To hear Griffiths tell it, the $15,000 bike you buy off the showroom floor is just the beginning. When they’re not riding, Harley owners are shopping for add-ons, accessories, and enhancements to their bikes. “The first thing you do is replace parts that are aluminum or steel for chrome,” Griffiths states matter-of-factly. Mufflers and tailpipes (prime parts for displaying chrome), seats, tires, lights, forks, and just about everything else on a bike can be customized. A special paint job can give a bike a unique look–and cost up to $15,000. Suddenly, you can have a bike worth a lot more than what you paid for it initially, which may explain why people hold on to their Harleys. “You won’t see Harley-Davidsons in a junk yard,” Griffiths says.

The proper apparel is also part of riding: the helmet, leather jacket, pants, boots, and gloves are all essential for safety. The equipment is getting increasingly high-tech as well. For example, a good pair of “shades” features ultra light aircraft aluminum wrap frames, suspension spring hinges, silicone nose pads, and micro-thin, multilayer Titanium coatings on poly-carbonate lenses.

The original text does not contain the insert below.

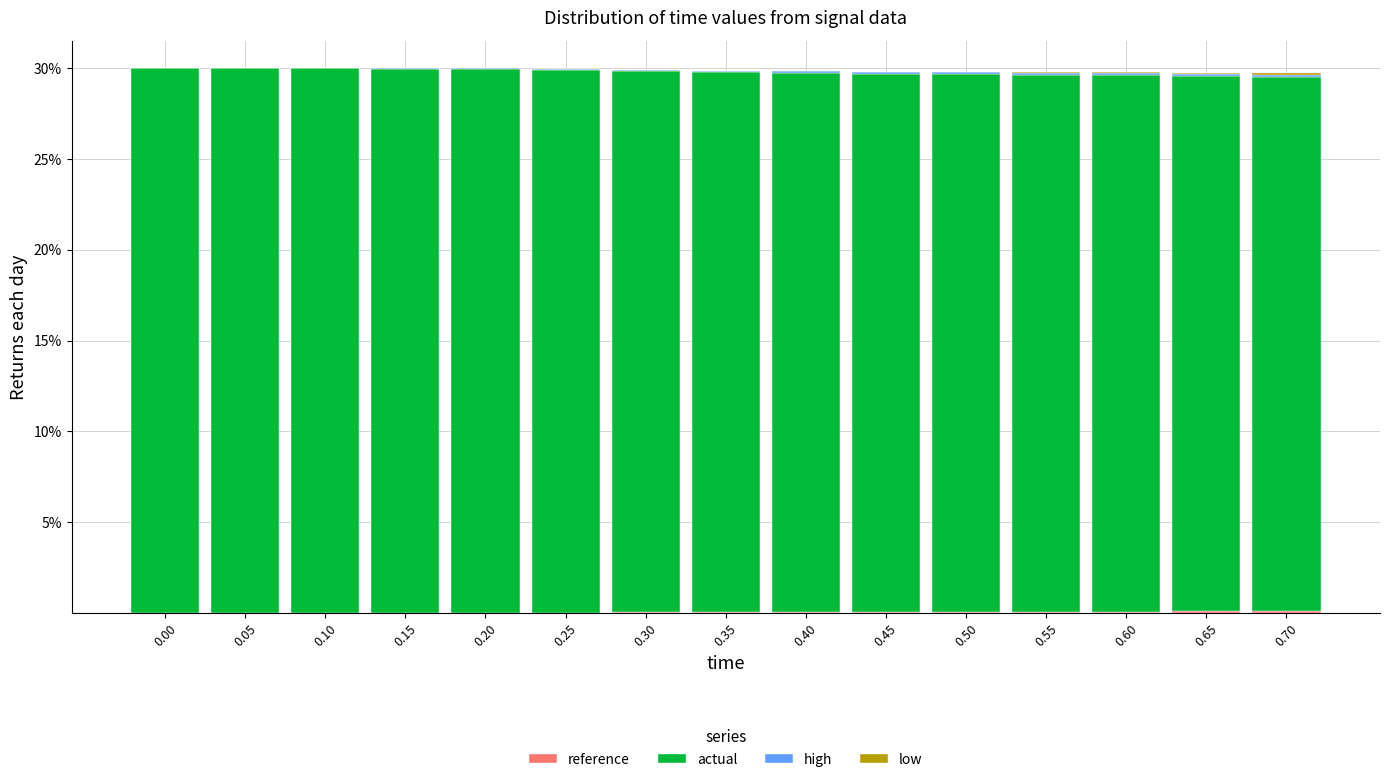

Are the bars horizontal?

No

Griffiths says the Harley-Davidson brand has a mystique about it. Not only does the company have a long history, but it has put effort into building an image of quality and inspiring loyalty among its customers. In addition to selling motorcycles and parts, the company produces Harley-brand clothing, boots, rain gear, and accessories such as neckties. You can even get a Harley knife or a Harley Visa card. Walking into the dealer’s showroom is like walking into a jewelry store, Griffiths says. “Everything is in glass display cases with the price tags tucked underneath.”

One of the keys to the company’s success is its organized chapters of H.O.G. (Harley Owners Group) that boast 650,000 members worldwide and offer numerous activities for their riders locally, nationally, and even internationally. Races, rallies, motorcycle shows, and tours around the world foster camaraderie among bikers. Griffiths and his wife actively participate in local biking activities and rides organized by their Harley dealership. Picnics, poker rides (in which you have a map and get cards punched each time you stop at a check-in point), and fundraisers (in which you collect pledges for the miles you ride), are some of the events locally sponsored. Griffiths says he and his wife try to do one of the Harley activities at least once a month. “It gives you an excuse to ride,” he acknowledges.

Riding their motorcycles has taken them even farther afield. This past summer, they took a two-week vacation to Colorado, visiting relatives and hauling their bikes on a trailer in search of some “curvy roads.” They also detoured to South Dakota for the famous annual Sturgis Motorcycle Rally, where hundreds of thousands of motorcycle riders converged on the small town of Sturgis for a week of races and partying in a family atmosphere.

Even though motorcycle riding is a passion for Griffiths, you won’t often see his Harley parked at George Mason. “I don’t usually ride it to work.” He adds, “Stopping and starting in traffic is not what it’s all about.”